Bernardo atravesó la glorieta con la cabeza bien alta, arreando con su cayado las últimas reses que quedaban descarriadas. Hizo oídos sordos a los parloteos de las comadres que caminaban agarradas del brazo hacia la iglesia.
—No respeta ni las fiestas de guardar.
—La pobre Guadalupe habrá descansado en paz. Este hombre no tiene temor de Dios.
Y Bernardo pensaba para sus adentros cuánto se equivocaban las que tanto le pregonaban, pues el temor de Dios era algo que tenía siempre presente. La mujer no había dejado de lamentarse cuando estaba en vida.
—Bernardo, que no sé qué va a ser de ti, ven y reza conmigo el rosario, que algo hará por tu bien.
Y Bernardo, agotado de una jornada apacentando sus ovejas, rezaba con Guadalupe.
—Estás rezando sin sentir, Bernardo, que estás perdido y yo contigo.
—Mujer, que sí lo siento.
—Déjalo, por amor de Dios, déjalo.
—Y, ¿cómo vivimos, mujer? ¿Quién le paga al hijo los estudios en la capital?
Y la mujer callaba porque, para ella, también el hijo era lo primero. Que, saliendo del pueblo, aunque no lo vieran, aunque lo perdieran, sería hombre de provecho.
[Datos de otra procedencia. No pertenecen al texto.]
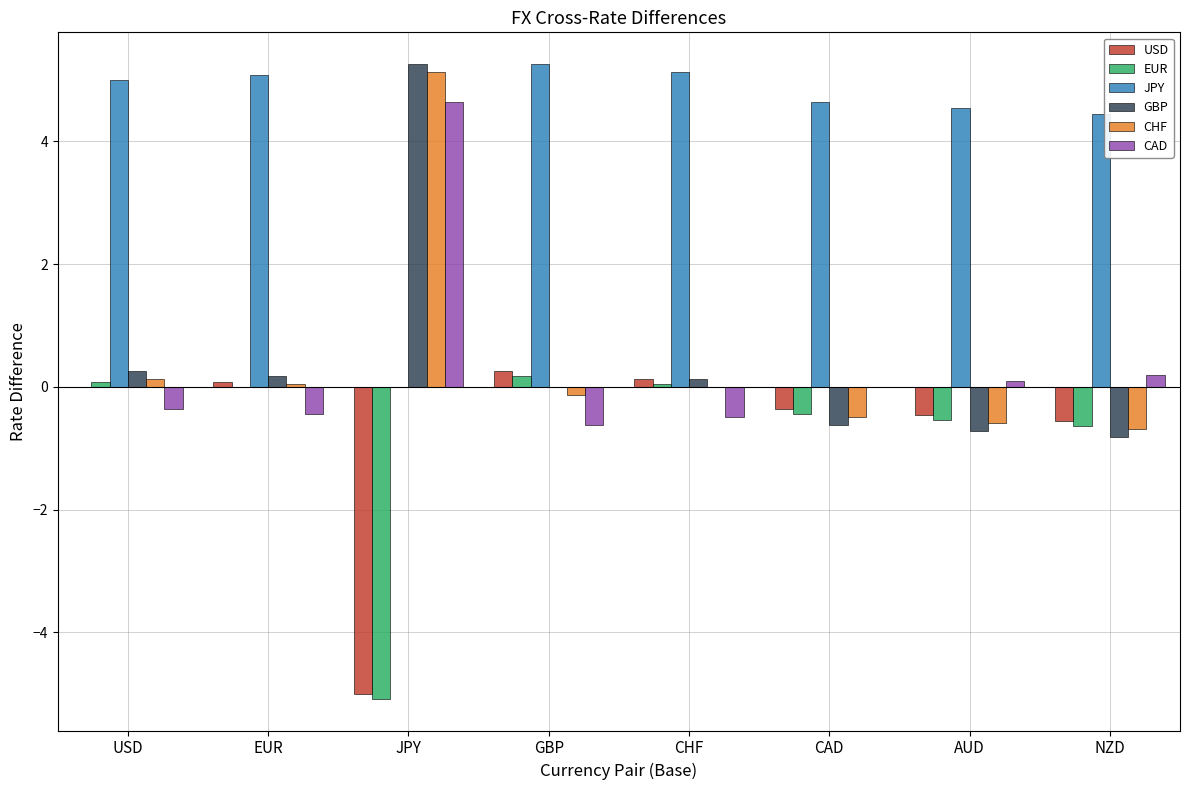

What is the sum of all CHF values?

3.4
Y ningún hijo de pastor de ovejas había llegado nunca a vivir en la capital.
Así que Bernardo, haciendo como que no escuchaba las lenguas viperinas de sus vecinas, chasqueó la lengua llamando al perrillo que le ayudaba con el rebaño y encaminó sus pasos al prado y a la paz que le daba el hallarse solo con sus animales.
A las faldas de la Sierra Nevada el aire era tan puro que casi costaba respirar y el silencio apabullaba. A media mañana, mientras mascaba los restos de la última matanza que habían hecho juntos, pensó en el día del funeral.
El hijo vestía traje para la ocasión en la pequeña iglesia del pueblo, haciéndole sentir pequeño y fuera de lugar. Pero Bernardo lo daba por bueno, porque era lo que la mujer y él habían querido siempre. No lloró, pero se dejó los pellejos de las uñas rascando la boina de pena. Que su Guadalupe era la única que sabía. Ella sabía desde el principio y, aún así, le quiso. Y, aunque sólo fuera por ella, Bernardo rezaba por su alma, porque, si había un dios en el cielo, su mujer estaría a la derecha. Cuando don Gregorio impartió las últimas bendiciones extendió sus manos hacia él, la más descarriada de sus ovejas. Hacía ya mucho que el pobre cura había entendido que el perdón de los pecados de Bernardo debía venir de más arriba.
Las cotillas del pueblo secaban sus ojos sin lágrimas y cuchicheaban en corrillos, que nada alimentaba tanto las murmuraciones como el no saber. Y allí nadie sabía. Ni el hijo sabía. El hijo sólo tenía reproches.
—Madre habrá descansado, que no merecía la vida que le dio usted. Ni una caricia tuvo de su parte, ni una palabra amable. Tanto como rezó por su alma, padre. Que se la ha llevado por las penas que le causó. Y yo le voy a decir una cosa, que a mí me ha visto por última vez en el pueblo. Que a mí nada me ataba a este sitio más que madre.
Y Bernardo asintió con la cabeza, pensando que bien que aceptaba aquel ingrato los dineros que le enviaba para los estudios sin preguntar.
Así que se encasquetó la manoseada boina una vez terminado el oficio y silbó a su perro para que le acompañara al huerto a entresacar las patatas. Al menos, si no estaba en la casa, no vería cómo la sangre de su sangre recogía los últimos recuerdos del niño que fue y abandonaba para siempre el hogar.
Pero eso fue hacía un mes, la pena seguía estando, y los rezos, y el deber. Bernardo agradeció el haber sacado al hijo de aquella herencia. Porque a él no le habían dejado opción. Su padre ejerció el oficio, como antes lo hizo su abuelo, así que Bernardo no se planteó negar su sino. Por tanto, una vez al mes, se subía al tren que le llevaba a Granada.